▶ [Description of the task]:
Write out the items below word for word and line for line, leaving out the pictures.

▶ [Listed entries]:
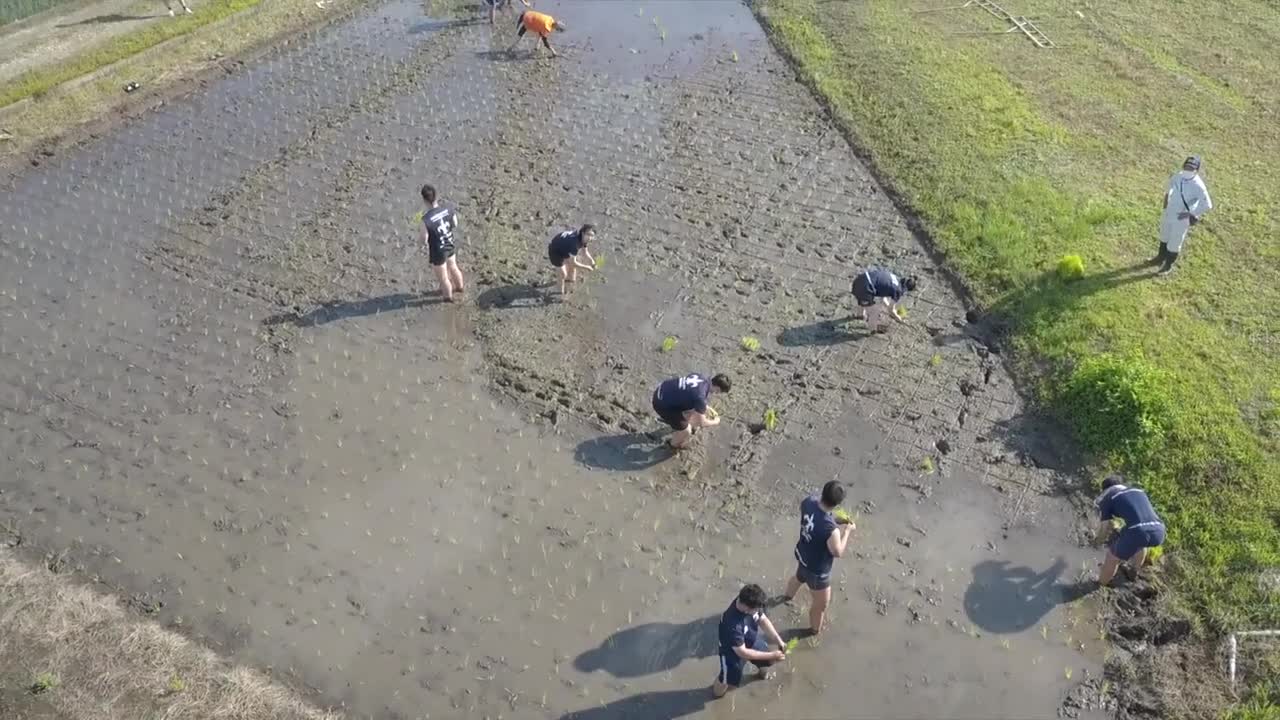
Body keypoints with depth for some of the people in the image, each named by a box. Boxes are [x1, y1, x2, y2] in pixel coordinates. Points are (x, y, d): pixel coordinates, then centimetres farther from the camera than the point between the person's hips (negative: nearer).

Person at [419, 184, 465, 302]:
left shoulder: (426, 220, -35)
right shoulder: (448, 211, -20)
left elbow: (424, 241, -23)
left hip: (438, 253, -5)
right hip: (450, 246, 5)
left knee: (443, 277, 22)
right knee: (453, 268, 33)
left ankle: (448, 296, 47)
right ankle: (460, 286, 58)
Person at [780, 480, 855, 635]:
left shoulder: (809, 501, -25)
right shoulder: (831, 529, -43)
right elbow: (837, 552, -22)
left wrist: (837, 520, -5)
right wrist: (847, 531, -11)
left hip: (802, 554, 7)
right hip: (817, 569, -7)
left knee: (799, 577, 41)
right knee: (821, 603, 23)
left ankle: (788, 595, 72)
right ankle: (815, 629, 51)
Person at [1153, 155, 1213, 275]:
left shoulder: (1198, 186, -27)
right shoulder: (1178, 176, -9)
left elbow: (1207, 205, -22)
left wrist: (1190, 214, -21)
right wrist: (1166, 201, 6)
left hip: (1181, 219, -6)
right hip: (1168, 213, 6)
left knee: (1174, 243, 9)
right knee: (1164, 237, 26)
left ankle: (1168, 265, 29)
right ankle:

▶ [Answer section]:
Body keypoints with depth for some of the people in the image, each named by a box. Boxes are [x1, y1, x2, y2] in pixel coordinates. Points are (x, y, d): pixel coordinates, then centimetres farther from the camera than the point between the person's hips (negative: nearer).

Person at [419, 184, 465, 302]:
left shoulder: (426, 220, -35)
right shoulder: (448, 211, -20)
left elbow: (424, 241, -23)
left hip: (438, 253, -5)
right hip: (450, 246, 5)
left knee: (443, 277, 22)
right knee: (453, 268, 33)
left ankle: (448, 296, 47)
right ankle: (460, 286, 58)
Person at [780, 480, 855, 635]:
left shoulder: (809, 501, -25)
right shoulder: (831, 529, -43)
right elbow: (837, 552, -22)
left wrist: (837, 520, -5)
right wrist: (847, 531, -11)
left hip: (802, 554, 7)
right hip: (817, 569, -7)
left knee: (799, 577, 41)
right knee: (821, 603, 23)
left ankle: (788, 595, 72)
right ankle: (815, 629, 51)
Person at [1153, 155, 1213, 275]:
left shoulder: (1198, 186, -27)
right shoulder: (1178, 176, -9)
left elbow: (1207, 205, -22)
left wrist: (1190, 214, -21)
right wrist: (1166, 201, 6)
left hip: (1181, 219, -6)
right hip: (1168, 213, 6)
left knee: (1174, 243, 9)
right knee: (1164, 237, 26)
left ankle: (1168, 265, 29)
right ankle:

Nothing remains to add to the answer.